Keypoint text descriptions:
####
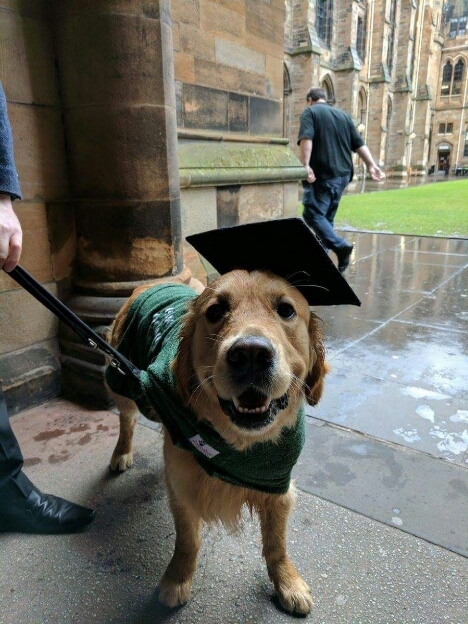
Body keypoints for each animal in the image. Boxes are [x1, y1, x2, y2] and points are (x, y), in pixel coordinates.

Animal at [106, 270, 328, 616]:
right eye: (215, 311)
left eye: (286, 310)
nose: (251, 354)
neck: (238, 444)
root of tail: (150, 282)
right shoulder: (183, 486)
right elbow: (187, 541)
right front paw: (176, 579)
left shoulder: (278, 485)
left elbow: (276, 544)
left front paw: (288, 582)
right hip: (122, 380)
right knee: (126, 421)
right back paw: (121, 453)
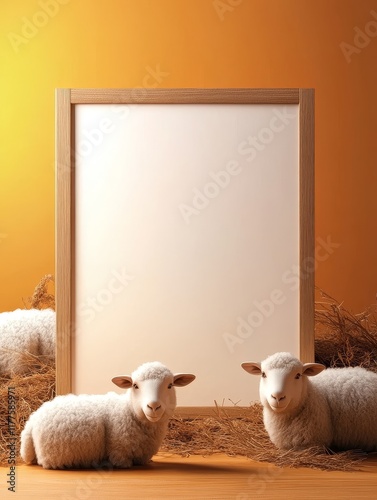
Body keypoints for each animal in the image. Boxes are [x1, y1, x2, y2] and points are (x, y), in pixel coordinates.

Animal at [20, 360, 195, 468]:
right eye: (135, 386)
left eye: (170, 385)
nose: (153, 406)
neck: (128, 410)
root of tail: (32, 420)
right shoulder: (120, 453)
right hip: (53, 454)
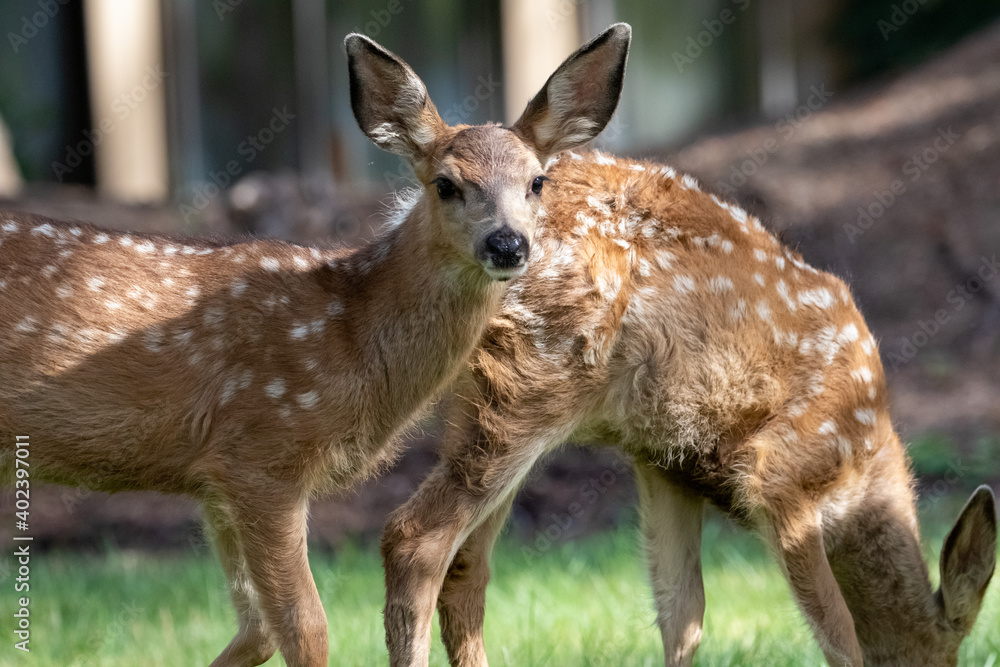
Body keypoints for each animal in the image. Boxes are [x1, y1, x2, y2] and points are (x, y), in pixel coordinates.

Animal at [0, 26, 624, 667]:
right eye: (446, 184)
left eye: (537, 181)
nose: (507, 244)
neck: (350, 336)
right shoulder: (263, 453)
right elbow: (306, 630)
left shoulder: (213, 479)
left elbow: (256, 633)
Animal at [380, 141, 992, 664]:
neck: (865, 460)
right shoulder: (785, 473)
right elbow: (840, 637)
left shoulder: (664, 465)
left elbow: (683, 614)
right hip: (538, 381)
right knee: (415, 540)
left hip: (484, 398)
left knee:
####
YOUR INSTRUCTIONS
When you copy the data, keep every line exact and leave out each picture.

REPLY TO THE TASK
Body keypoints for each animal in the image. Boxes are [x1, y1, x2, y2] and points are (x, y), in pixel coordinates.

Animal at [106, 270, 328, 616]:
right eye: (215, 311)
left eye: (286, 310)
nose: (251, 354)
neck: (238, 444)
root of tail: (150, 282)
right shoulder: (183, 486)
right elbow: (187, 541)
right front paw: (176, 579)
left shoulder: (278, 485)
left elbow: (276, 544)
left front paw: (288, 582)
right hip: (122, 380)
right knee: (126, 421)
right back paw: (121, 453)
Body keypoints for each animal in the image. Boxes are [x1, y1, x2, y2] and points are (x, y), in pixel coordinates.

Animal at [20, 360, 195, 468]:
right eye: (135, 386)
left eye: (170, 385)
nose: (153, 406)
neck: (128, 410)
root of tail: (32, 420)
right shoulder: (120, 453)
right hip: (53, 454)
Body keypoints for each animal in the image. Boxes are [x1, y1, x2, y2] and points are (x, y), in pixel coordinates.

Animal at [0, 26, 624, 667]:
right eye: (446, 184)
left eye: (537, 181)
nose: (507, 244)
neck: (350, 336)
right shoulder: (263, 453)
right elbow: (306, 630)
left shoulder: (213, 479)
left elbow: (256, 633)
Animal at [380, 141, 992, 664]:
neck: (865, 460)
right shoulder: (785, 473)
right elbow: (840, 637)
left shoulder: (664, 465)
left elbow: (683, 614)
right hip: (538, 381)
right knee: (415, 540)
left hip: (484, 398)
left knee:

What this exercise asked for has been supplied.